I just went out for a haircut, and in the chair leafed through a recent issue of Fortune magazine. The intellectual content of that magazine has dropped substantially over the years, and this one was mostly ads, including some that did their damnedest to look like articles. One was given away by the title, which said something about the Excellent Management Tools Used by Sony. Something about the title just didn't ring true.

But the interesting article was about the state of the US economy's competitive ability, which, as Tom Lehrer said in his Lobachevsky piece, stinks. Solutions were offered, ponderous thoughts pondered, despair averted. I kept looking for the comment I expected, to wit, We'd all be better off if the American workers would just give up those damn pensions, but I didn't see it. Driving home, I was mulling it over, and, as has occurred to me in the past, I wondered how often people have those Aha! moments that they lose before they get anywhere that they can do something with them. Not that I think most people do, but still, there's that possibility. How do they remember the thoughts for later, and, once its later, how do they do something with them? Because I think that good ideas come along pretty often, and frequently start with the phrase Wouldn't it be nice if.... like this one - Wouldn't it be nice if you could record thoughts on the way home and then feed them into some kind of filing system to remember them, so that once in a while you could call them up and mine them for usefulness at a time when you had time to do it?

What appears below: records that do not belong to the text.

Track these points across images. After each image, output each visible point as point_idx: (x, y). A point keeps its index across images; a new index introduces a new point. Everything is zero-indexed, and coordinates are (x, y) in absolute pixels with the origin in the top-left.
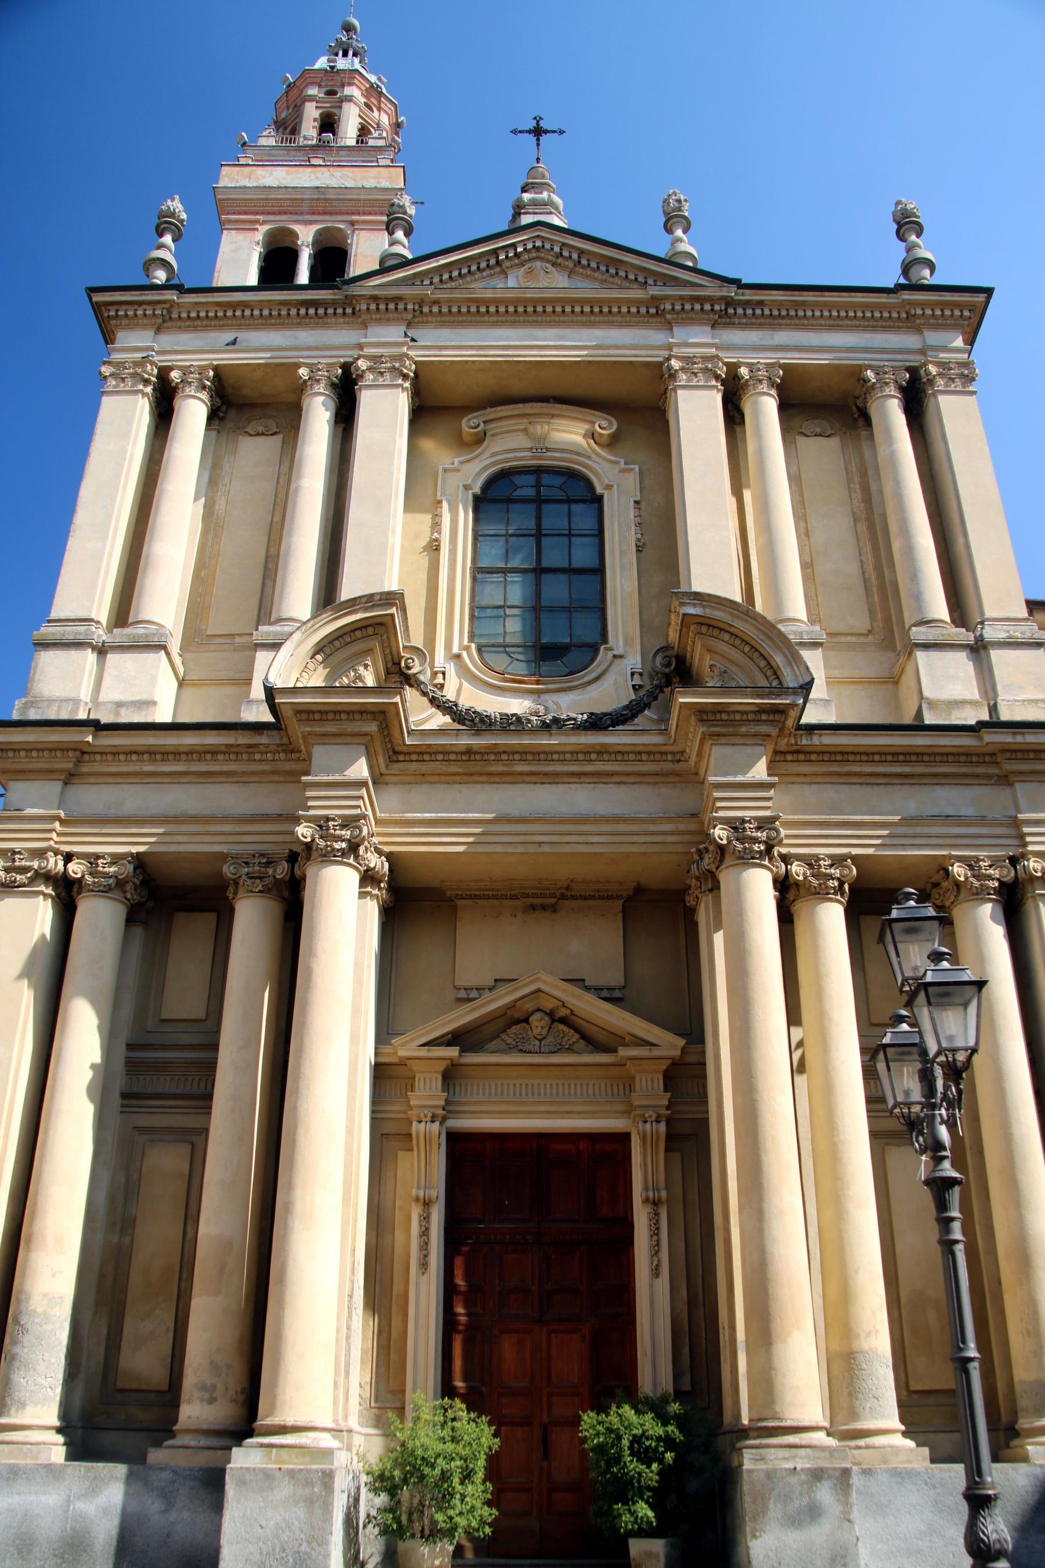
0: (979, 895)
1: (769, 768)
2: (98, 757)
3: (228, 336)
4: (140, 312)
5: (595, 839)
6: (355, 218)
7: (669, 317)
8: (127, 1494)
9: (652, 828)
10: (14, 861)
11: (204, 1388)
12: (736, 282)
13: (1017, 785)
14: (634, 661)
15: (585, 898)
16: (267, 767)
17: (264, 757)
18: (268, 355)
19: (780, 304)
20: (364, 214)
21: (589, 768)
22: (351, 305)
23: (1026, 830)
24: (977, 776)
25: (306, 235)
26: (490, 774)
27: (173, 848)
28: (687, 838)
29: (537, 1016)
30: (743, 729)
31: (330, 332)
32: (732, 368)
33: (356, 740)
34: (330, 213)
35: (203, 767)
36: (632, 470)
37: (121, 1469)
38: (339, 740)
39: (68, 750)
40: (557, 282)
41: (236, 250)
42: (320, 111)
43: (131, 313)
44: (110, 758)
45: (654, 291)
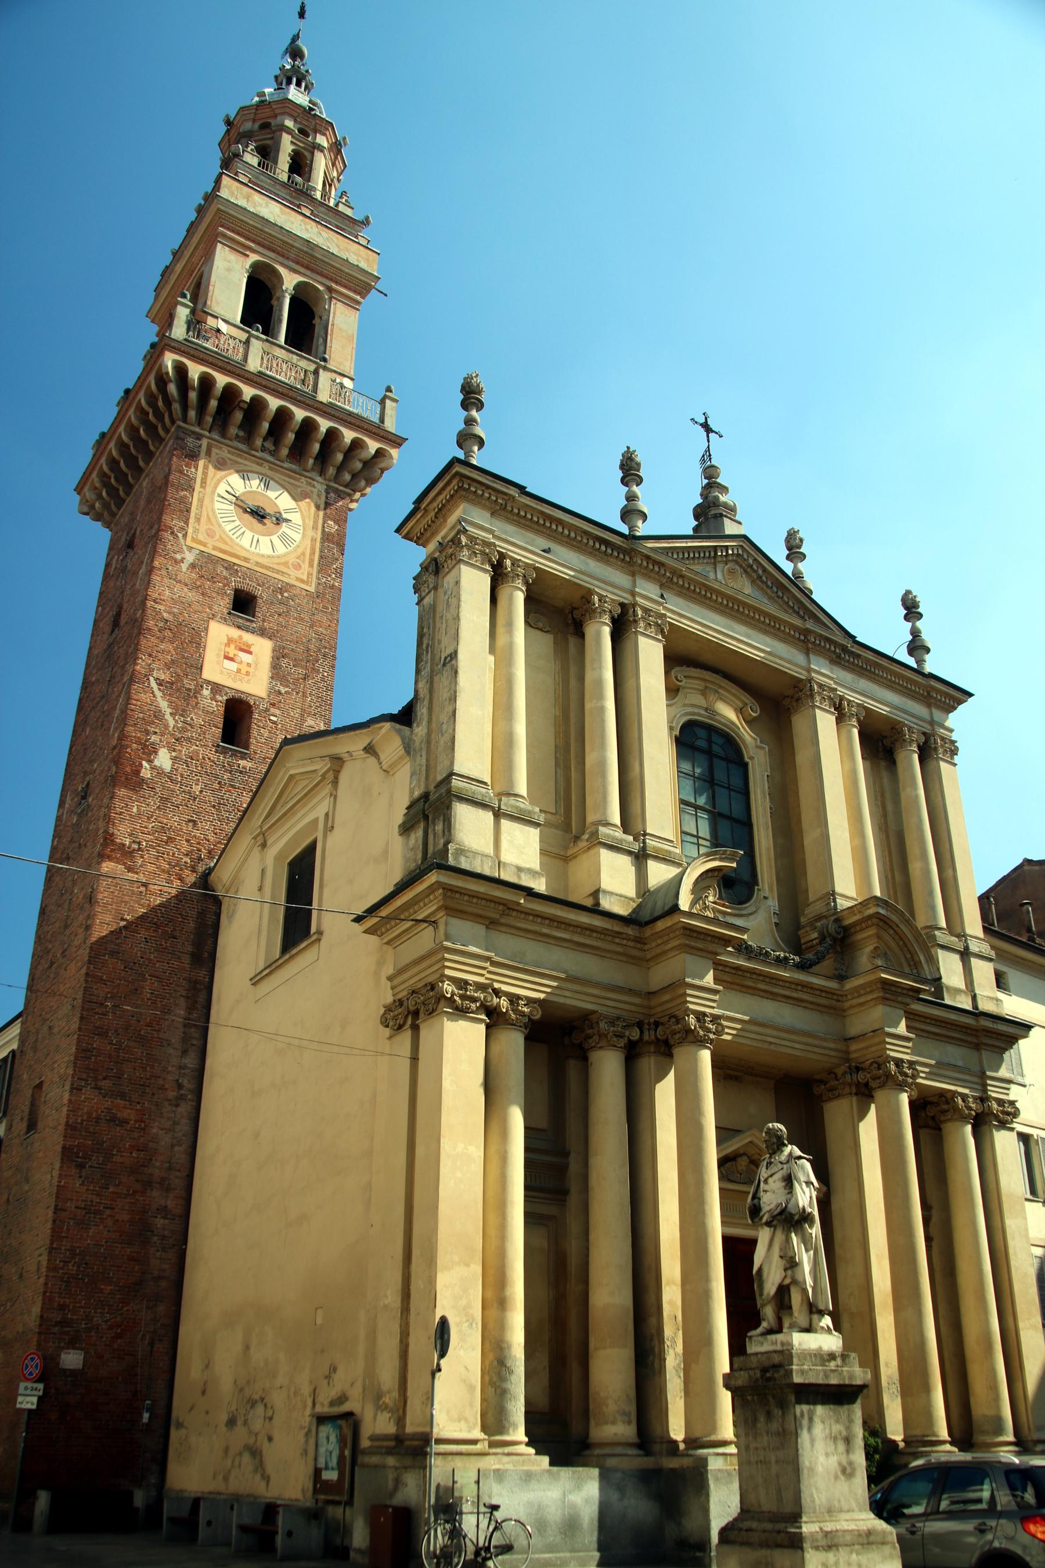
0: (964, 1119)
1: (907, 1026)
2: (514, 913)
3: (545, 543)
4: (487, 495)
5: (797, 1046)
6: (334, 285)
7: (810, 646)
8: (601, 1489)
9: (825, 1044)
10: (466, 990)
11: (624, 1414)
12: (853, 637)
13: (983, 1052)
14: (773, 904)
15: (756, 1075)
16: (620, 949)
17: (621, 942)
18: (572, 573)
19: (868, 660)
20: (345, 287)
21: (795, 995)
22: (629, 554)
23: (989, 1082)
24: (966, 1041)
25: (290, 281)
26: (743, 986)
27: (562, 1000)
28: (833, 1053)
29: (745, 1158)
30: (900, 999)
31: (610, 569)
32: (842, 698)
33: (709, 956)
34: (312, 270)
35: (582, 940)
36: (764, 748)
37: (595, 1472)
38: (699, 953)
39: (529, 914)
40: (745, 589)
41: (229, 270)
42: (293, 147)
43: (480, 492)
44: (523, 916)
45: (810, 625)
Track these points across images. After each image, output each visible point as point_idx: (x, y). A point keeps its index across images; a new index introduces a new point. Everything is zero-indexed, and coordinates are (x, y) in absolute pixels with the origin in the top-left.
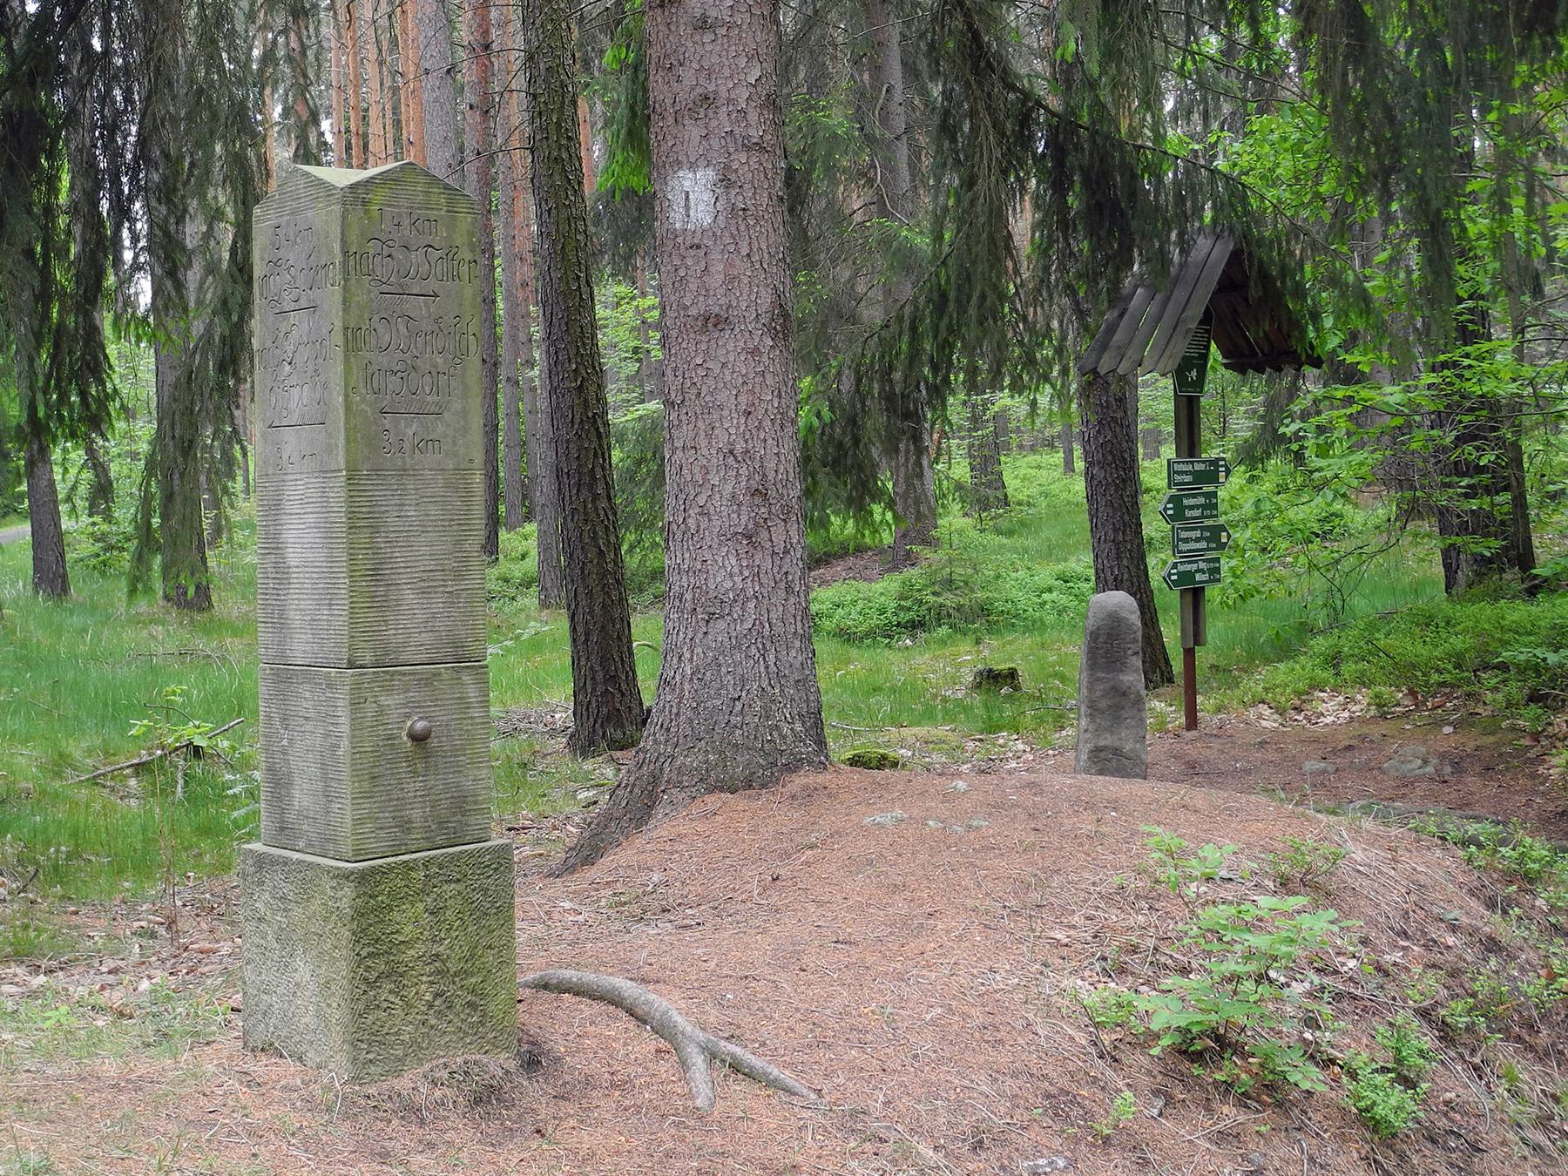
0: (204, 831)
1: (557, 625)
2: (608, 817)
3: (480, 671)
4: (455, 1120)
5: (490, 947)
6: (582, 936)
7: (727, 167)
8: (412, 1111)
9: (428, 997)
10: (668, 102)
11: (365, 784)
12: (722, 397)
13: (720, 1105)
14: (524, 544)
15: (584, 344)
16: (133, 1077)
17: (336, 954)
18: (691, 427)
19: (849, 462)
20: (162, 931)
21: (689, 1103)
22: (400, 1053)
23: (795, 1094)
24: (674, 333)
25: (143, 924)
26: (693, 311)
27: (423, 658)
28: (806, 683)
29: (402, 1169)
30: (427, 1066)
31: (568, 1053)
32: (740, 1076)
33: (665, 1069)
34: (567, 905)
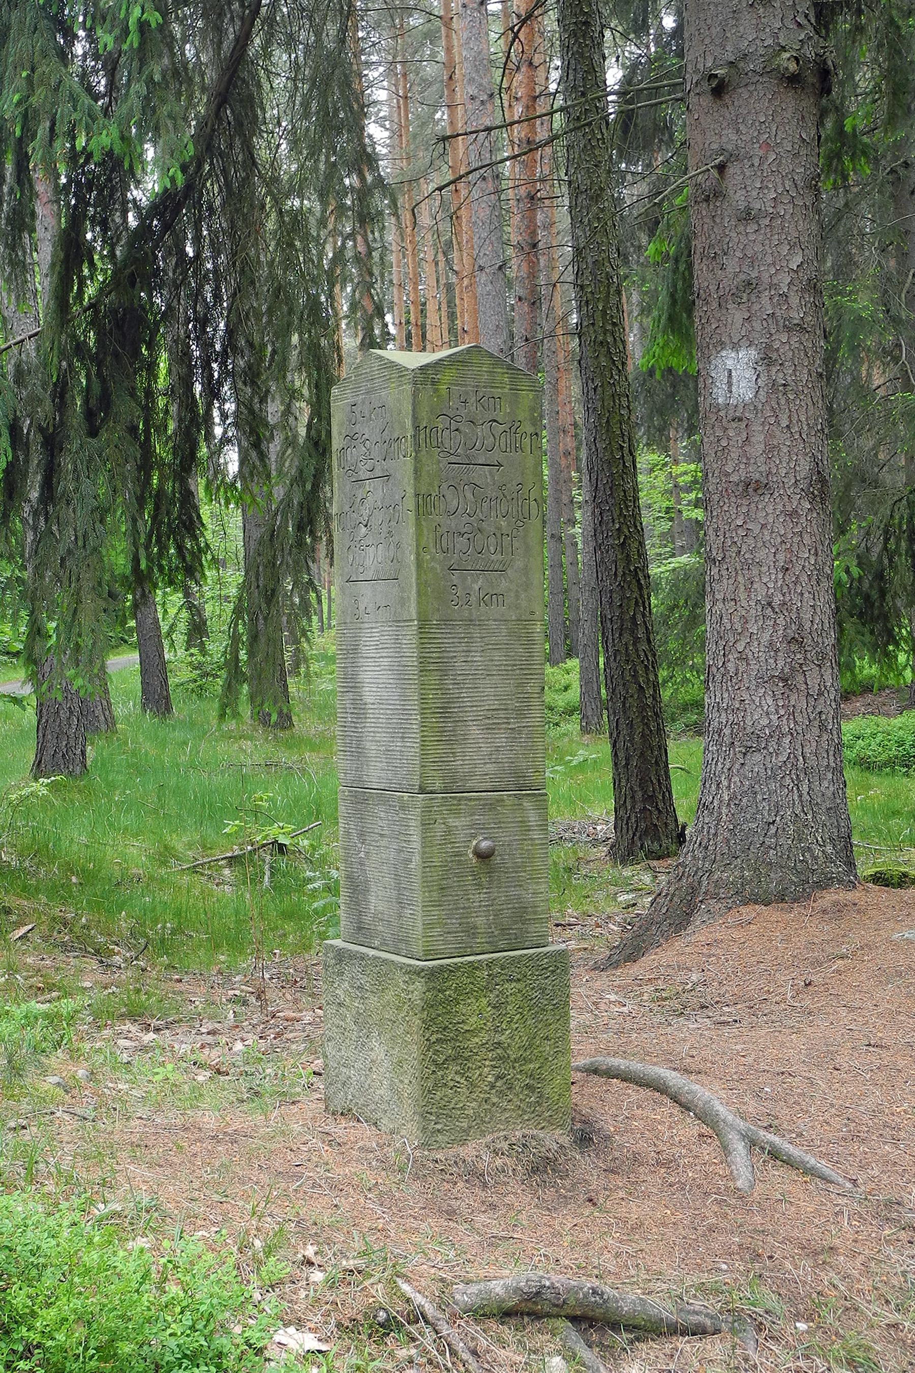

How would this work? Well, the initial remembering part would be audio -- say, a record feature in your cell phone. Optionally, you categorize it (record, press the CAT button, give it a title). You then dump the accumulated recordings to the PC. The PC organizes by category, or, failing that, generates one based on the words found. The audio is then transcribed so far as possible into text; both are saved.

I think even just jotting down that much can help. So, this was my contribution.

2 comments:

Angie said...

Funny--your comment comes just as I finished listening to a voicemail I left myself last night reminding me of the results of my brainstorming while driving that I most certainly would not have remembered this morning without the reminder. It would be great to have a filing system so I could save the reminder rather than transcribing it and saving it on my computer and hoping to find it there later.

Cerulean Bill said...

I am often guilty of assuming that an infrastructure can be constructed with just a few movements of a languid hand. I know it would take much more than that to make that kind of temporal connectivity possible, and probably it would include advertising -- Hey, we'll be right back to the message you marked urgent, but first, are you getting all you can from your hemmorhoidal balm? Try new scented ButtBeFresh with aloe! I can see it now.